タイと日本との間には、日タイEPA及び日アセアンEPAが締結されています。日タイ間で取引をする場合は、いずれかの協定を利用することで、日本側又はタイ側の関税を削減できます。
もし、タイからアメリカ、タイからフィリピンなど、日本以外の国に貨物を送る場合は、タイが締結している「FTA」を確認しましょう。タイが締結するFTAは「タイのFTAまとめ」又は「RTA Database」でお調べください。
タイを含めた物流戦略
日本からタイに商品を届ける。この物流を構築するときにシンガポールをハブとする方法があります。
例えば、日本からシンガポールに商品を輸出。このとき「日アセアン協定」を適用する。シンガポールの保税倉庫で保管をしておき、需要に合わせてタイを含めた周辺国に輸送する方法です。

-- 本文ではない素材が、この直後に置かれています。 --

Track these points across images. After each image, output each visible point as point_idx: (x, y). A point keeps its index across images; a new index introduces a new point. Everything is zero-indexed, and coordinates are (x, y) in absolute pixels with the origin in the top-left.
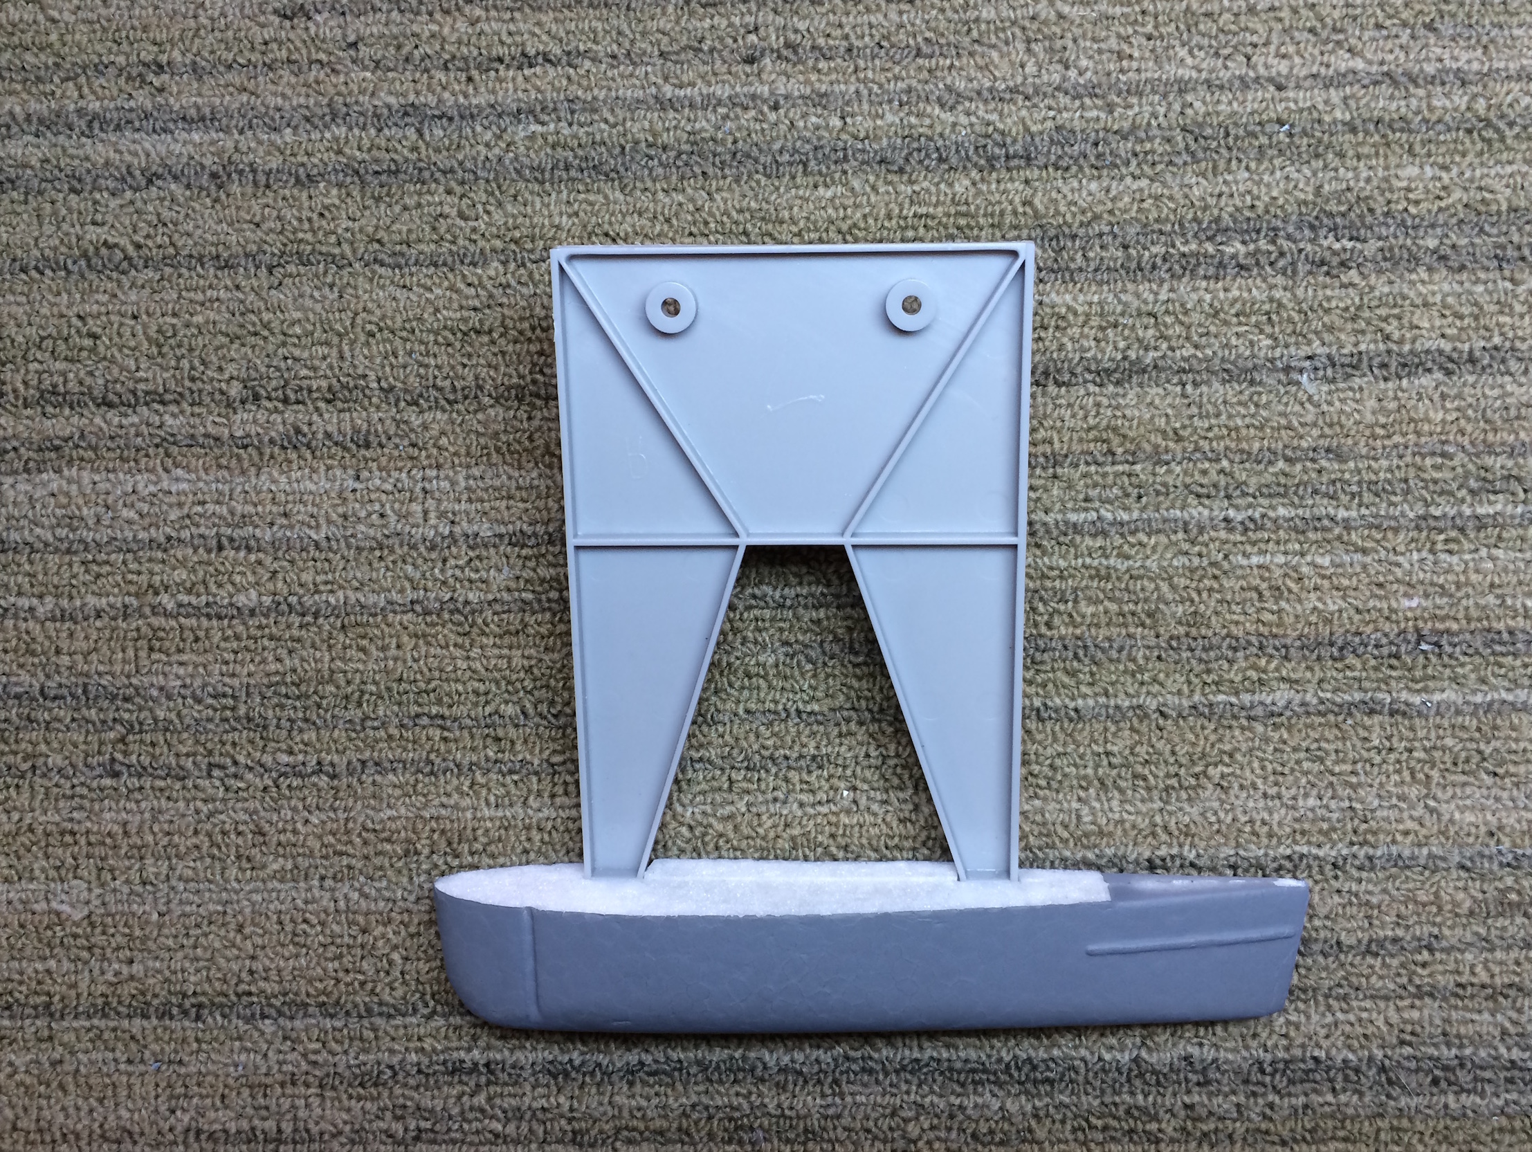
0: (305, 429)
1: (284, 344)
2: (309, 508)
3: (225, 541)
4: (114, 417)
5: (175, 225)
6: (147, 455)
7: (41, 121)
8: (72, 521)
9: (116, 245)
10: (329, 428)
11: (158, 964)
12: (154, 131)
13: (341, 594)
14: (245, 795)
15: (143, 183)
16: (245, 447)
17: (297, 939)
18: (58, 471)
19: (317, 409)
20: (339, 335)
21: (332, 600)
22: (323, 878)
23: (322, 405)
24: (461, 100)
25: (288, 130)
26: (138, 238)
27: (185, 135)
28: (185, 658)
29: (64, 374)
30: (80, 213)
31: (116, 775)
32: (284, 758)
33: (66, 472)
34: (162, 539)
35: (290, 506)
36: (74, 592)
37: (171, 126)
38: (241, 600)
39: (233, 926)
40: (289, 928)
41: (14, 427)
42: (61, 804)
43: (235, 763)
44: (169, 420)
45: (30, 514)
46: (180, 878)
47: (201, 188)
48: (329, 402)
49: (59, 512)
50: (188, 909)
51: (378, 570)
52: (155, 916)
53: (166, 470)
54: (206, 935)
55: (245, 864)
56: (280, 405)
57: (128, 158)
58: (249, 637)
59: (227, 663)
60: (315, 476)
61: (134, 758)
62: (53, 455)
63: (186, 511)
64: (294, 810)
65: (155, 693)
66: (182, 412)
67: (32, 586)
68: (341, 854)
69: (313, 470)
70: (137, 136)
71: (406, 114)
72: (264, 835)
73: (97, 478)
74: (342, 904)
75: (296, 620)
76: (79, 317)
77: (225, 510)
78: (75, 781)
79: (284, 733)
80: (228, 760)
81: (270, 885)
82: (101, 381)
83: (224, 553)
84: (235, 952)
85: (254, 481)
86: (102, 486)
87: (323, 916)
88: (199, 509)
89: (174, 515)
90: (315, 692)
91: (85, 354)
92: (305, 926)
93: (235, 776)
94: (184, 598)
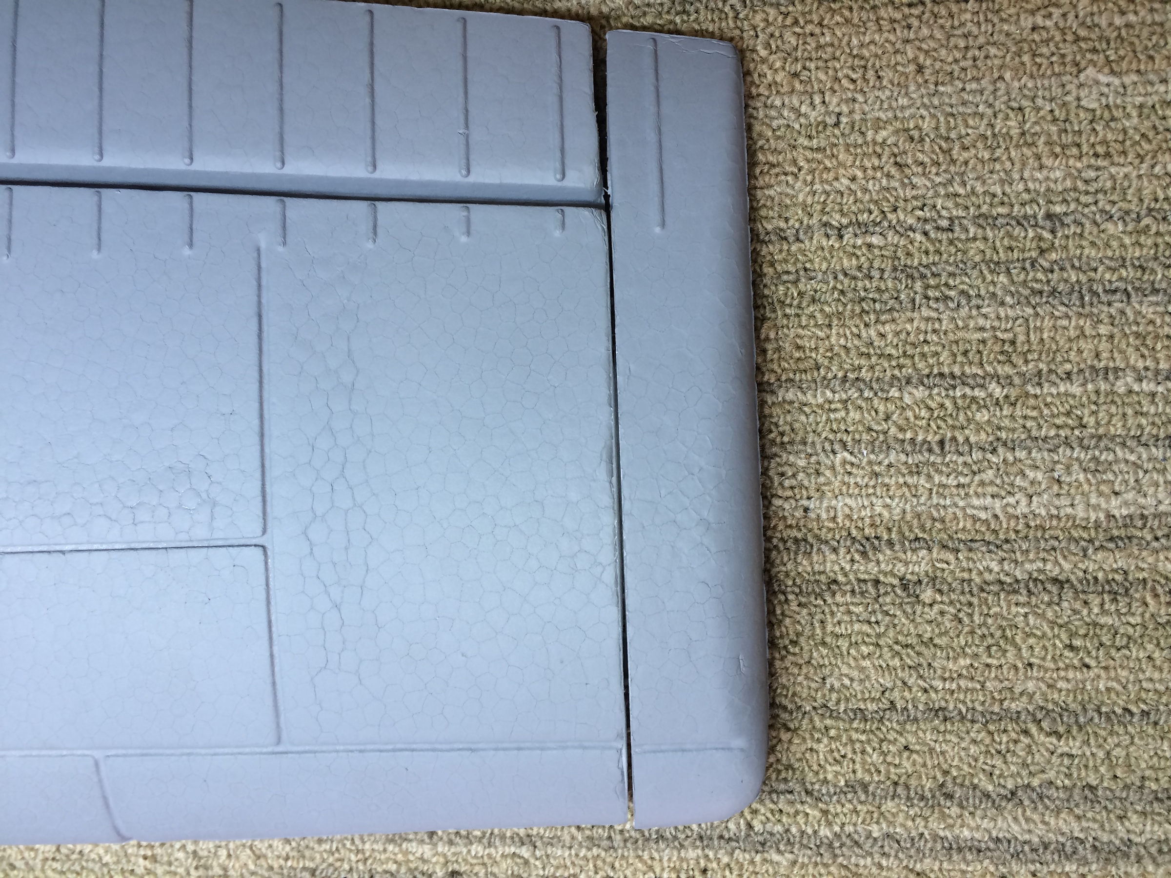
0: (857, 557)
1: (879, 636)
2: (852, 481)
3: (937, 449)
4: (1051, 569)
5: (987, 752)
6: (1017, 532)
7: (1126, 855)
8: (1096, 468)
9: (1049, 734)
10: (833, 557)
11: (1006, 27)
12: (1009, 842)
13: (820, 400)
14: (915, 203)
15: (1020, 793)
16: (917, 539)
17: (863, 63)
18: (1110, 517)
19: (846, 575)
20: (824, 643)
21: (829, 394)
22: (837, 124)
23: (841, 578)
24: (711, 854)
25: (875, 835)
26: (1026, 740)
27: (977, 836)
28: (978, 336)
29: (1104, 612)
30: (1086, 767)
31: (1049, 216)
32: (875, 240)
33: (1102, 516)
34: (1001, 450)
35: (872, 483)
36: (1094, 398)
37: (992, 845)
38: (920, 393)
39: (927, 72)
40: (871, 74)
41: (1157, 560)
42: (1109, 184)
43: (926, 234)
44: (995, 566)
45: (1141, 474)
46: (982, 116)
47: (962, 785)
48: (835, 581)
49: (1111, 476)
50: (974, 86)
51: (786, 423)
52: (1008, 76)
53: (996, 516)
54: (956, 61)
55: (916, 134)
56: (882, 578)
57: (1036, 817)
58: (913, 357)
59: (934, 331)
60: (847, 511)
61: (1031, 234)
62: (1115, 533)
63: (977, 478)
64: (865, 190)
65: (1008, 299)
66: (980, 573)
67: (1139, 403)
68: (818, 149)
69: (849, 517)
70: (1027, 837)
71: (763, 844)
72: (896, 163)
73: (1069, 510)
74: (817, 99)
75: (864, 374)
76: (1088, 667)
77: (937, 479)
78: (1094, 208)
79: (876, 264)
80: (932, 235)
81: (890, 114)
82: (1065, 604)
83: (937, 438)
84: (925, 46)
85: (908, 507)
86: (1064, 501)
87: (836, 87)
88: (962, 480)
89: (990, 474)
90: (845, 305)
91: (1082, 632)
92: (854, 76)
93: (926, 220)
94: (979, 393)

この方法であれば、元々、日アセアンで輸出をしているため、シンガポールへの輸出他、シンガポールから先の東南アジア全域に対して、関税無税で輸出(輸送)ができます。bollore logisticsの「Weekly Door-to-Door Services from Singapore to Bangkok 」は、このハブ使用を前提として、シンガポールからバンコクまで3.5日でトラックサービスを提供しています。